# New "old school" school bike!



## Andy_R (16 Jul 2015)

Andy_R jnr's old school new school bike! The frame came from Recykyrbike in Newcastle, we got it blasted and powder coated at Stellablast in Chester Le Street, and everything else was either from the shed or t'interwebby. Andy_R jnr has worked on it every step of the way, and we've both enjoyed building it. Now for a name - preferably not "Bikey"


----------



## I like Skol (16 Jul 2015)

I double LIKE this because it is GT..... and my GT rigid hybrid is that colour too.

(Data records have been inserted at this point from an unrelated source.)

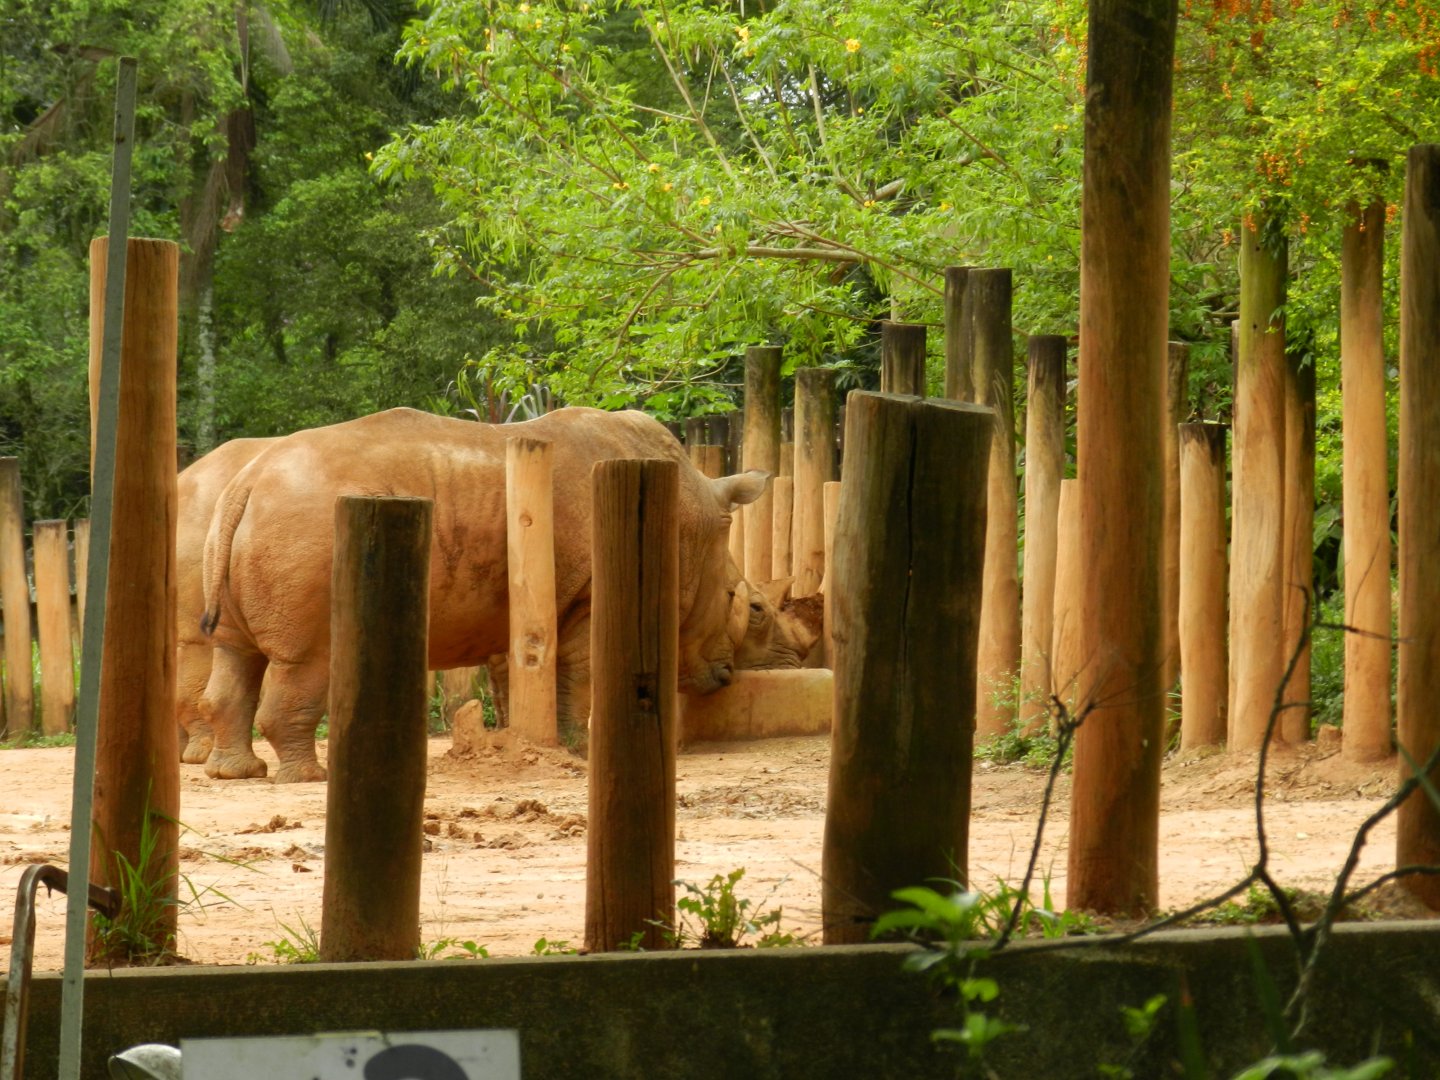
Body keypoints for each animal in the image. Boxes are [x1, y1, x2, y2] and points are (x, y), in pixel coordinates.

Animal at [196, 407, 798, 782]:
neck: (690, 515)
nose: (725, 675)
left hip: (260, 525)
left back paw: (236, 773)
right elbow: (580, 668)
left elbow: (517, 672)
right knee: (308, 658)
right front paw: (579, 750)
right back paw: (308, 777)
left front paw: (521, 741)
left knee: (233, 652)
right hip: (306, 527)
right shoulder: (589, 592)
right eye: (735, 598)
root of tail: (246, 483)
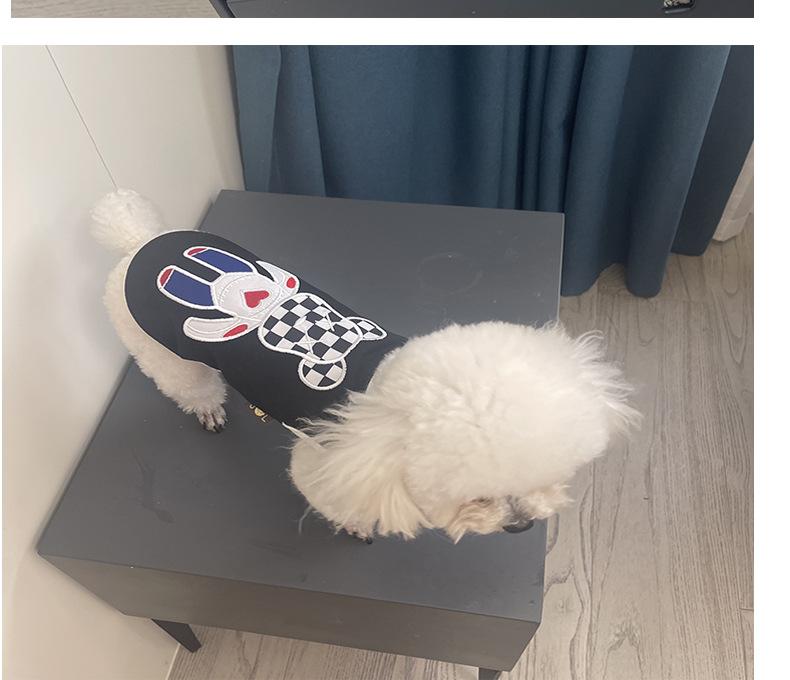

What frame is that? It looks suspiciously like a Zaskar to me


----------



## Andy_R (16 Jul 2015)

'tis an Arrowhead, circa '97. Forks are from an old Carerra Subway that got a badly mangled rear triangle.


----------



## I like Skol (16 Jul 2015)

I built a Bitsa' for my oldest son to use as a school bike. He is just finishing his 1st year at big school and so far just one snapped chain (just last week, and it was fixed in time for him to retry his trip to school ).


----------



## Andy_R (16 Jul 2015)

Andy_R jnr is moving up to "big" school after the summer hols. We thought it'd be better to have a tatty bike for school, so decided to build a Bitsa. Unfortunately, we couldn't bring ourselves to build a "tatty" bike...

This is my 7 or 8th Bitsa build - both my work bikes are Bitsas, this is Jakes 1st Bitsa (I'm sure it wont be his last  ), and I've done Bitsas for other peeps too. Who needs a "new" bike when you can re-cycle them (see what I did there....)

edit...one of the people I work with is cytech qualified and was horrified when I told him how I installed the headset cups. I then showed him on the next Bitsa build and he's sworn to sell his Park headset press and buy a hardwood mallet


----------